Degrees of non-standardness. Feature-based analysis of variation in a Torlak dialect corpus
2022-04-12, 15:00–15:30 (Europe/Vienna), Room 1

The South Slavic dialect continuum is characterized by an intricate encounter of affiliations: Genealogically, it is intersected by an old bundle of isoglosses differentiating Western and Eastern South Slavic. Areally, parts of it share a number of morphosyntactic innovations with their neighboring non-Slavic languages. The resulting variation becomes most distinct in the Torlak dialects spoken in Southern Serbia.
A corpus-based method for assessing the range of dialect-standard variation is designed to identify samples with the highest prevalence of dialect features. It provides insight into areal and inter-speaker variation and allows the extraction of maximally non-standard manifestations of the dialect, which may then be sampled and used for the study of language change and variation. The focus is on the non-standard Timok variety of Torlak undergoing considerable change under the influence of standard Serbian. The degree of variation is assessed by measuring the frequencies of five distinguishing linguistic features:
– accent position
– dative reflexive clitic si
– auxiliary omission in compound perfect
– post-positive article
– analytic case marking in indirect object and possessive
Taking the dialect and standard Serbian as two poles of a variation scale, it aims to empirically distinguish between gradual levels of non-standardness, and to establish accent position as a predictor for the use of other dialect features.

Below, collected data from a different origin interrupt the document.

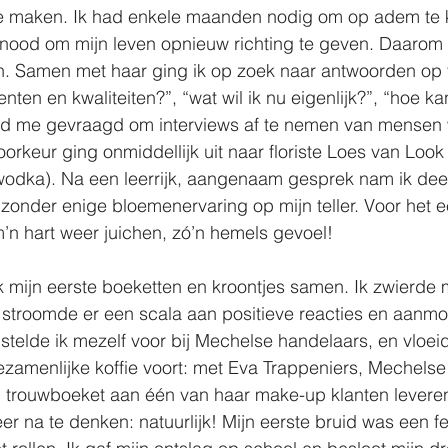
te maken. Ik had enkele maanden nodig om op adem te
 nood om mijn leven opnieuw richting te geven. Daarom 
. Samen met haar ging ik op zoek naar antwoorden op 
enten en kwaliteiten?”, “wat wil ik nu eigenlijk?”, “hoe ka
rd me gevraagd om interviews af te nemen van mensen 
orkeur ging onmiddellijk uit naar floriste Loes van Look
odka). Na een leerrijk, aangenaam gesprek nam ik dee
zonder enige bloemenervaring op mijn teller. Voor het e
m’n hart weer juichen, zó’n hemels gevoel!  
ik mijn eerste boeketten en kroontjes samen. Ik zwierde 
l stroomde er een scala aan positieve reacties en aanm
 stelde ik mezelf voor bij Mechelse handelaars, en vloeid
ezamenlijke koffie voort: met Eva Trappeniers, Mechels
een trouwboeket aan één van haar make-up klanten levere
r na te denken: natuurlijk! Mijn eerste bruid was een fe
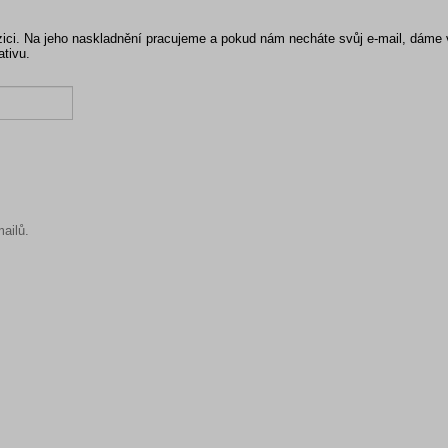
pozici. Na jeho naskladnění pracujeme a pokud nám necháte svůj e-mail, dáme
ativu.
ailů.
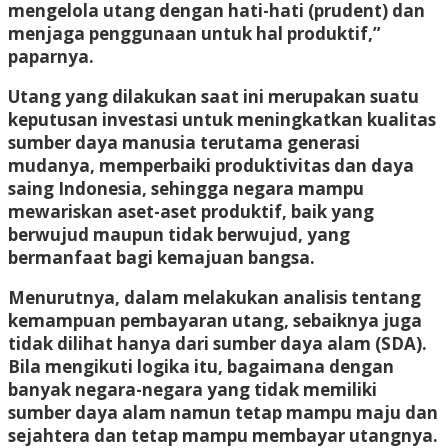
mengelola utang dengan hati-hati (prudent) dan
menjaga penggunaan untuk hal produktif,”
paparnya.
Utang yang dilakukan saat ini merupakan suatu
keputusan investasi untuk meningkatkan kualitas
sumber daya manusia terutama generasi
mudanya, memperbaiki produktivitas dan daya
saing Indonesia, sehingga negara mampu
mewariskan aset-aset produktif, baik yang
berwujud maupun tidak berwujud, yang
bermanfaat bagi kemajuan bangsa.
Menurutnya, dalam melakukan analisis tentang
kemampuan pembayaran utang, sebaiknya juga
tidak dilihat hanya dari sumber daya alam (SDA).
Bila mengikuti logika itu, bagaimana dengan
banyak negara-negara yang tidak memiliki
sumber daya alam namun tetap mampu maju dan
sejahtera dan tetap mampu membayar utangnya.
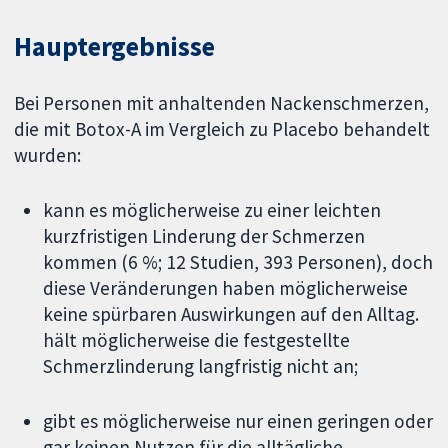
Hauptergebnisse
Bei Personen mit anhaltenden Nackenschmerzen,
die mit Botox-A im Vergleich zu Placebo behandelt
wurden:
kann es möglicherweise zu einer leichten
kurzfristigen Linderung der Schmerzen
kommen (6 %; 12 Studien, 393 Personen), doch
diese Veränderungen haben möglicherweise
keine spürbaren Auswirkungen auf den Alltag.
hält möglicherweise die festgestellte
Schmerzlinderung langfristig nicht an;
gibt es möglicherweise nur einen geringen oder
gar keinen Nutzen für die alltägliche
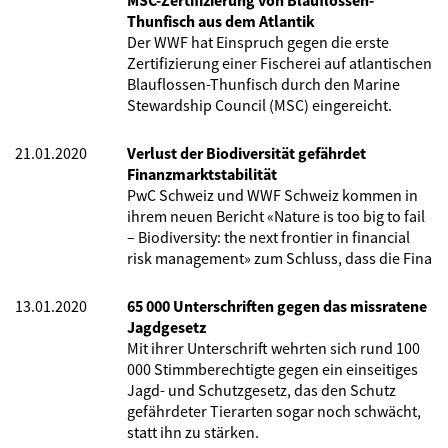
MSC-Zertifizierung von Blauflossen-
Thunfisch aus dem Atlantik
Der WWF hat Einspruch gegen die erste
Zertifizierung einer Fischerei auf atlantischen
Blauflossen-Thunfisch durch den Marine
Stewardship Council (MSC) eingereicht.
21.01.2020
Verlust der Biodiversität gefährdet
Finanzmarktstabilität
PwC Schweiz und WWF Schweiz kommen in
ihrem neuen Bericht «Nature is too big to fail
– Biodiversity: the next frontier in financial
risk management» zum Schluss, dass die Fina
13.01.2020
65 000 Unterschriften gegen das missratene
Jagdgesetz
Mit ihrer Unterschrift wehrten sich rund 100
000 Stimmberechtigte gegen ein einseitiges
Jagd- und Schutzgesetz, das den Schutz
gefährdeter Tierarten sogar noch schwächt,
statt ihn zu stärken.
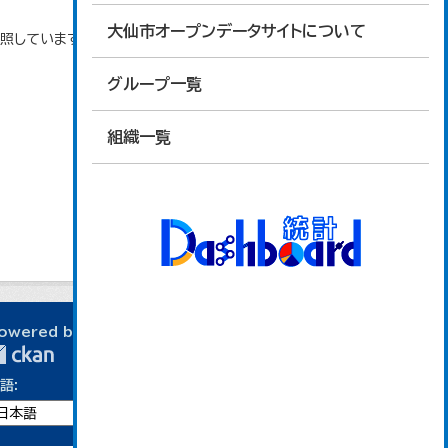
大仙市オープンデータサイトについて
参照しています。
グループ一覧
組織一覧
owered by
語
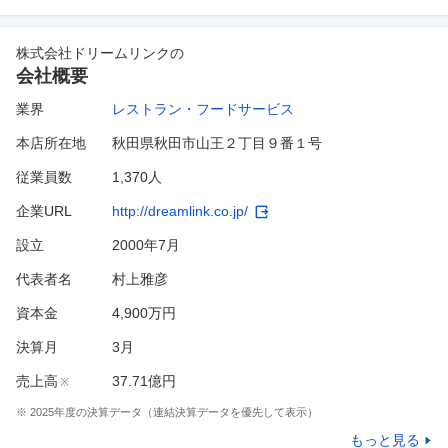
株式会社ドリームリンク
の
会社概要
業界
レストラン・フードサービス
本店所在地
秋田県秋田市山王２丁目９番１号
従業員数
1,370人
企業URL
http://dreamlink.co.jp/
設立
2000年7月
代表者名
村上雅彦
資本金
4,900万円
決算月
3
月
売上高
37.71億円
※
※
2025
年度の決算データ（連結決算データを優先して表示）
もっと見る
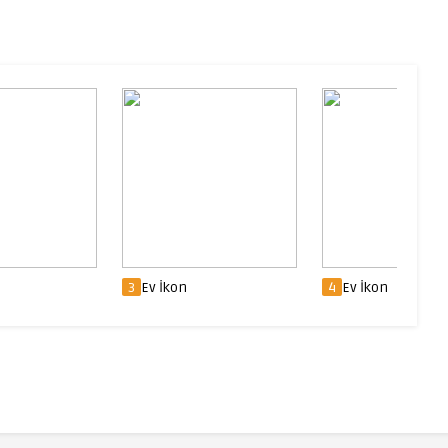
4
Ev İkon
5
Ev İkon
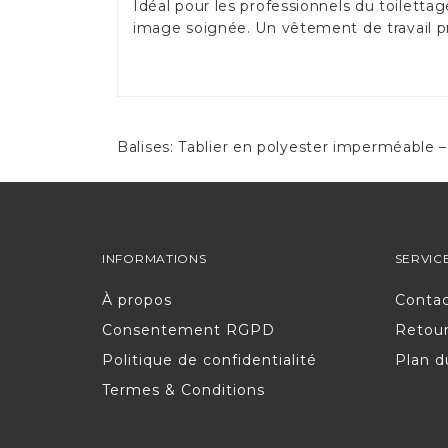
Idéal pour les professionnels du toiletta
image soignée. Un vêtement de travail pr
Balises:
Tablier en polyester imperméable –
INFORMATIONS
SERVIC
À propos
Conta
Consentement RGPD
Retou
Politique de confidentialité
Plan d
Termes & Conditions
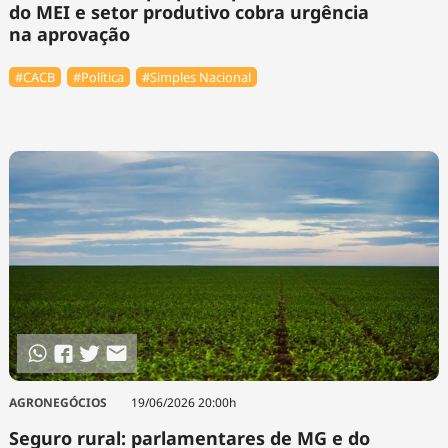
do MEI e setor produtivo cobra urgência
na aprovação
#⁠CACB
#Política
#Simples Nacional
AGRONEGÓCIOS
19/06/2026 20:00h
Seguro rural: parlamentares de MG e do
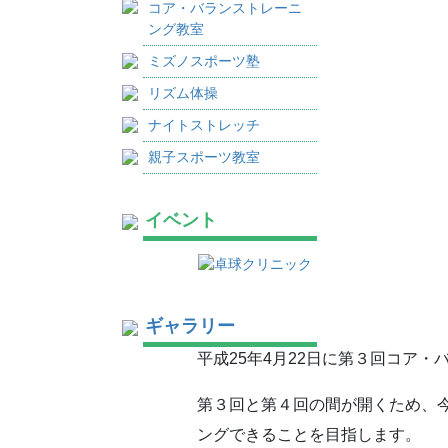
コア・バランストレーニ
ング教室
ミズノスポーツ塾
リズム体操
ナイトストレッチ
親子スポーツ教室
イベント
ギャラリー
平成25年4月22日に第３回コア
第３回と第４回の間が開くため、
ングできることを目指します。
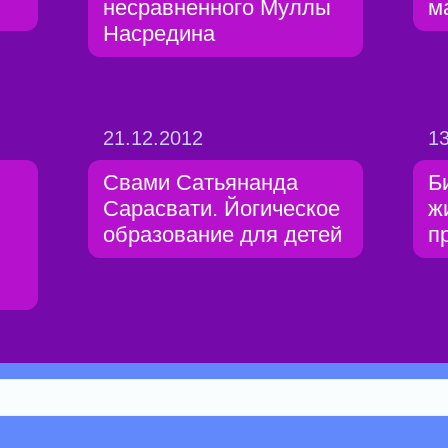
несравненного Муллы
м
Насредина
21.12.2012
13
Свами Сатьянанда
Б
Сарасвати. Йогическое
ж
образование для детей
п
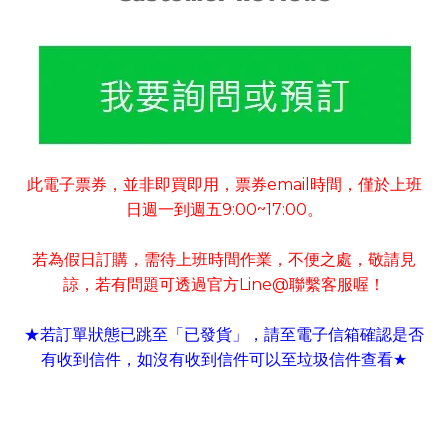
此電子票券
並非即買即用
票券
email
時間
僅於上班
，
，
，
日週一到週五
9:00~17:00
。
若為假日訂購
需待上班時間作業
不便之處
敬請見
，
，
，
諒
若有
問題可
透過官方
Line@
聯繫客服喔！
，
★若訂單狀態已跳至「已發貨」
請至電子信箱確認是否
，
有收到信件
如沒有收到信件可以至垃圾信件查看
，
★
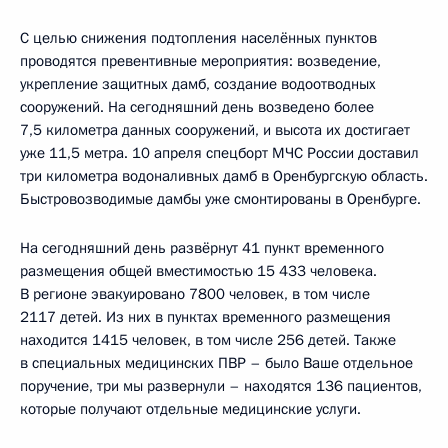
С целью снижения подтопления населённых пунктов
проводятся превентивные мероприятия: возведение,
укрепление защитных дамб, создание водоотводных
сооружений. На сегодняшний день возведено более
7,5 километра данных сооружений, и высота их достигает
уже 11,5 метра. 10 апреля спецборт МЧС России доставил
три километра водоналивных дамб в Оренбургскую область.
Быстровозводимые дамбы уже смонтированы в Оренбурге.
На сегодняшний день развёрнут 41 пункт временного
размещения общей вместимостью 15 433 человека.
В регионе эвакуировано 7800 человек, в том числе
2117 детей. Из них в пунктах временного размещения
находится 1415 человек, в том числе 256 детей. Также
в специальных медицинских ПВР – было Ваше отдельное
поручение, три мы развернули – находятся 136 пациентов,
которые получают отдельные медицинские услуги.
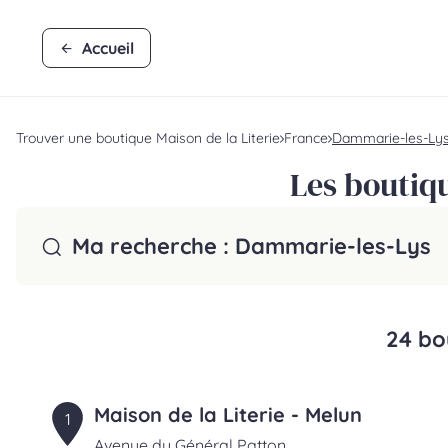
Accueil
Trouver une boutique Maison de la Literie
France
Dammarie-les-Ly
Les boutiq
Ma recherche :
Dammarie-les-Lys
24 bo
Maison de la Literie - Melun
1
Avenue du Général Patton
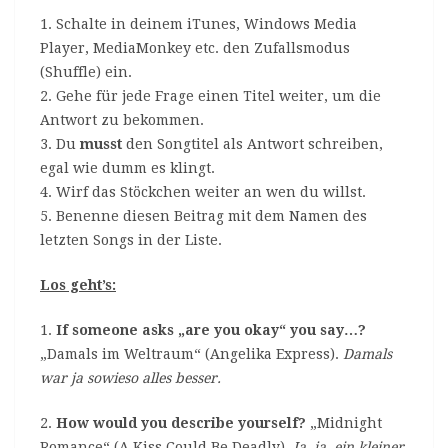
1. Schalte in deinem iTunes, Windows Media
Player, MediaMonkey etc. den Zufallsmodus
(Shuffle) ein.
2. Gehe für jede Frage einen Titel weiter, um die
Antwort zu bekommen.
3. Du
musst
den Songtitel als Antwort schreiben,
egal wie dumm es klingt.
4. Wirf das Stöckchen weiter an wen du willst.
5. Benenne diesen Beitrag mit dem Namen des
letzten Songs in der Liste.
Los geht’s:
1.
If someone asks „are you okay“ you say…?
„Damals im Weltraum“ (Angelika Express).
Damals
war ja sowieso alles besser.
2.
How would you describe yourself?
„Midnight
Romance“ (A Kiss Could Be Deadly).
Ja, ja, ein kleiner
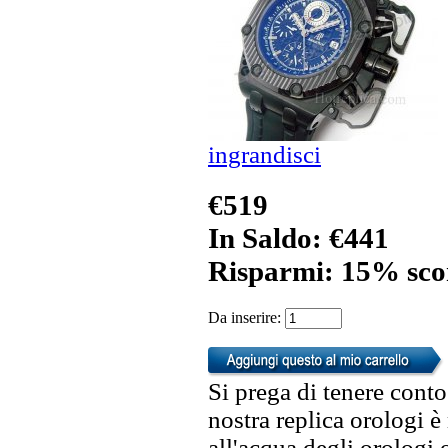
ingrandisci
€519
In Saldo: €441
Risparmi: 15% sco
Da inserire:
Si prega di tenere conto
nostra replica orologi è
all'acqua degli orologi 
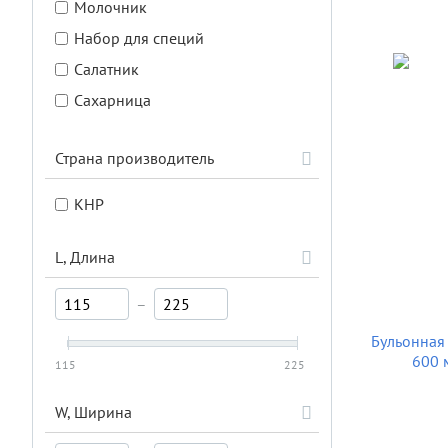
Молочник
Набор для специй
Салатник
Сахарница
Соусник
Страна производитель
Тарелка
Чайная пара
КНР
Чайник
Чашка
L, Длина
–
Бульонная 
600 м
115
225
W, Ширина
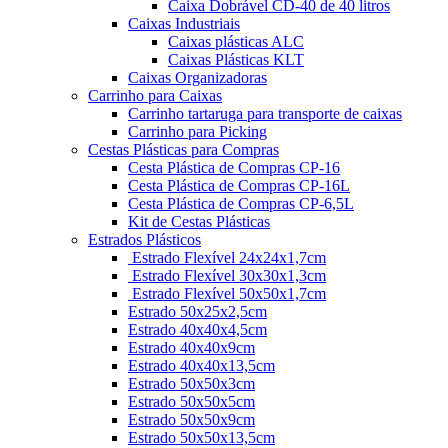
Caixa Dobrável CD-40 de 40 litros
Caixas Industriais
Caixas plásticas ALC
Caixas Plásticas KLT
Caixas Organizadoras
Carrinho para Caixas
Carrinho tartaruga para transporte de caixas
Carrinho para Picking
Cestas Plásticas para Compras
Cesta Plástica de Compras CP-16
Cesta Plástica de Compras CP-16L
Cesta Plástica de Compras CP-6,5L
Kit de Cestas Plásticas
Estrados Plásticos
Estrado Flexível 24x24x1,7cm
Estrado Flexível 30x30x1,3cm
Estrado Flexível 50x50x1,7cm
Estrado 50x25x2,5cm
Estrado 40x40x4,5cm
Estrado 40x40x9cm
Estrado 40x40x13,5cm
Estrado 50x50x3cm
Estrado 50x50x5cm
Estrado 50x50x9cm
Estrado 50x50x13,5cm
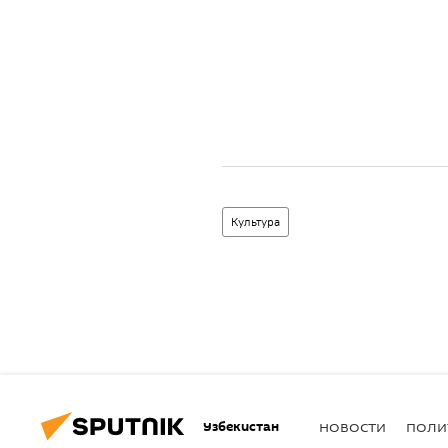
Культура
Узбекистан
НОВОСТИ
ПОЛИ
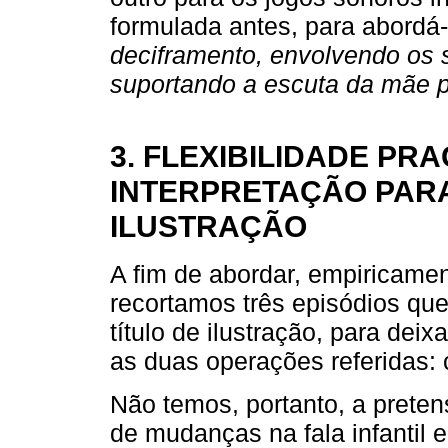
formulada antes, para abordá
deciframento, envolvendo os so
suportando a escuta da mãe p
3. FLEXIBILIDADE PR
INTERPRETAÇÃO PARA 
ILUSTRAÇÃO
A fim de abordar, empiricamen
recortamos três episódios qu
título de ilustração, para dei
as duas operações referidas: 
Não temos, portanto, a preten
de mudanças na fala infantil 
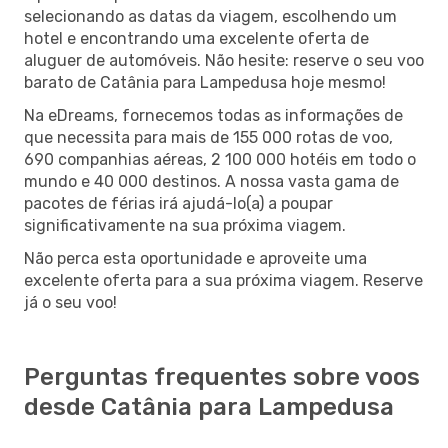
selecionando as datas da viagem, escolhendo um
hotel e encontrando uma excelente oferta de
aluguer de automóveis. Não hesite: reserve o seu voo
barato de Catânia para Lampedusa hoje mesmo!
Na eDreams, fornecemos todas as informações de
que necessita para mais de 155 000 rotas de voo,
690 companhias aéreas, 2 100 000 hotéis em todo o
mundo e 40 000 destinos. A nossa vasta gama de
pacotes de férias irá ajudá-lo(a) a poupar
significativamente na sua próxima viagem.
Não perca esta oportunidade e aproveite uma
excelente oferta para a sua próxima viagem. Reserve
já o seu voo!
Perguntas frequentes sobre voos
desde Catânia para Lampedusa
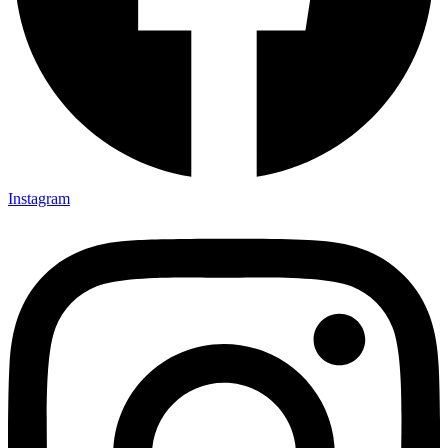
Instagram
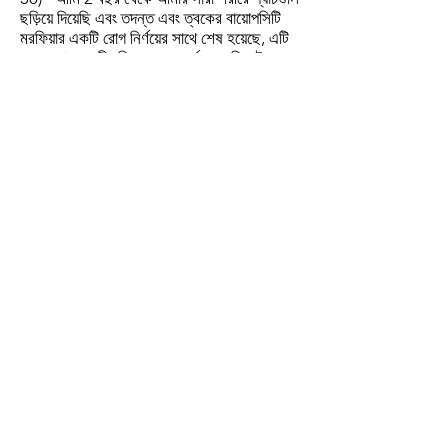
ছড়িয়ে দিয়েছি এবং তদন্ত এবং ত্বকের বায়োপসিটি
মরফিয়ার একটি রোগ নির্ণয়ের সাথে শেষ হয়েছে, এটি
একধরণের স্থানীয়ায়িত স্ক্লেরোডার্মা। আমি স্টেরয়েড
এবং অন্যান্য আধুনিক ওষুধ খাচ্ছিলাম তবে এই
ওষুধগুলি থেকে উল্লেখযোগ্যভাবে কোনও উপকার
হয়নি। আমি আয়ুর্বেদিক ওষুধ চেষ্টা করেছি; কিছু সুবিধা
ছিল; তবে আমি সম্পূর্ণ নিরাময়ে আগ্রহী ছিলাম। আমি
তখন মুন্ডেওয়াদি আয়ুর্বেদিক ক্লিনিক থেকে চিকিত্সা শুরু
করি। এক বছরের নিয়মিত চিকিত্সার পরে, আমার
সমস্ত প্যাচগুলি পুরোপুরি অদৃশ্য হয়ে গেছে - কয়েক
মাস আগে আমি স্টেরয়েডগুলি বন্ধ করে দিয়েছিলাম -
এবং আমার শরীরে ক্ষতের কোনও নতুন প্রাদুর্ভাব
নেই। ”
এসএ, 49 বছর, নয়াদিল্লি, ভারত।
যোগাযোগ করুন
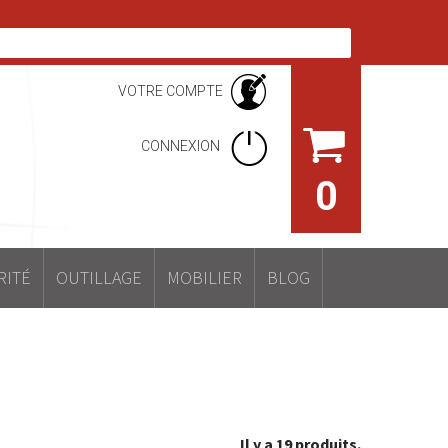
VOTRE COMPTE
CONNEXION
0
RITÉ
OUTILLAGE
MOBILIER
BLOG
Il y a 19 produits.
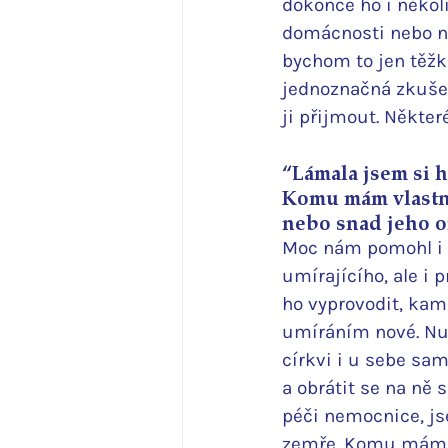
dokonce ho i někol
domácnosti nebo nu
bychom to jen těžko
jednoznačná zkušen
ji přijmout. Někter
“Lámala jsem si h
Komu mám vlastně
nebo snad jeho 
Moc nám pomohl i h
umírajícího, ale i 
ho vyprovodit, kam 
umíráním nové. Nuti
církvi i u sebe sa
a obrátit se na ně
péči nemocnice, js
zemře. Komu mám vl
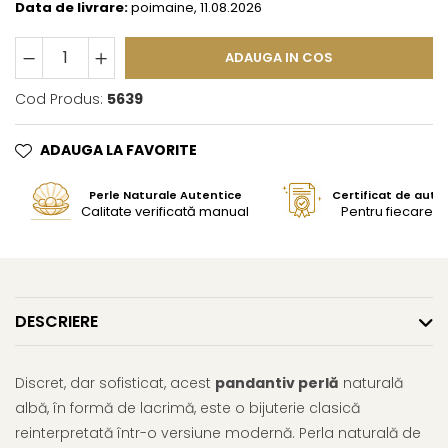
Data de livrare:
poimaine, 11.08.2026
ADAUGA IN COS
Cod Produs:
5639
ADAUGA LA FAVORITE
Perle Naturale Autentice
Certificat de aute
Calitate verificată manual
Pentru fiecare bi
DESCRIERE
Discret, dar sofisticat, acest
pandantiv perlă
naturală
albă, în formă de lacrimă, este o bijuterie clasică
reinterpretată într-o versiune modernă. Perla naturală de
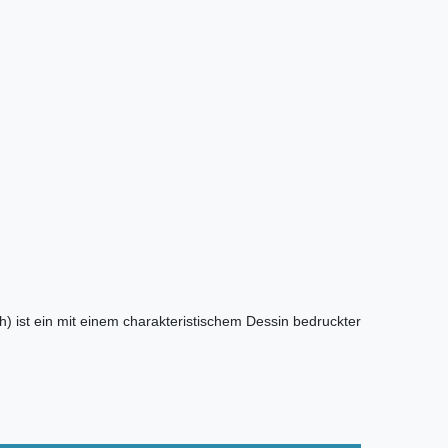
) ist ein mit einem charakteristischem Dessin bedruckter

Speakers with the greatest and the least influence of the standard are revealed using hierarchical clustering. The analysis has revealed three clusters of speakers ordered based on the presence of the dialectal features in their speech.
A positive correlation between the occurrence frequencies is used as an indicator for which non-standard feature is the best predictor of the other ones. Pearson’s correlation method demonstrated that accent and the auxiliary omission can serve as an indication of non-standardness in the Timok sample. At the same time, the inability to identify a single reliable predictor of non-standardness illustrates the complexity of the linguistic variation present in Timok.
The results of the methods presented in this study will be used for the classification of the corpus data, as well as to identify data on different poles to be used for the contrastive analysis of the use of dialect. It can be expanded to include more features to further test the hypotheses. As such, the analysis presented here paves the way for creating a method for adding information on variation in dialect corpora in a principled way, derived empirically from the data.

Teodora Vuković is a corpus linguist focusing on linguistic variation in South Slavic varieties and quantitative and computational approaches to the vertical and horizontal diffusion of linguistic features. She is writing her doctoral dissertation at the University of Zurich, within the Horizon 2020 project TraCeBa – (Dis-)entangling Traditions on the Central Balkans: Performance and Perception.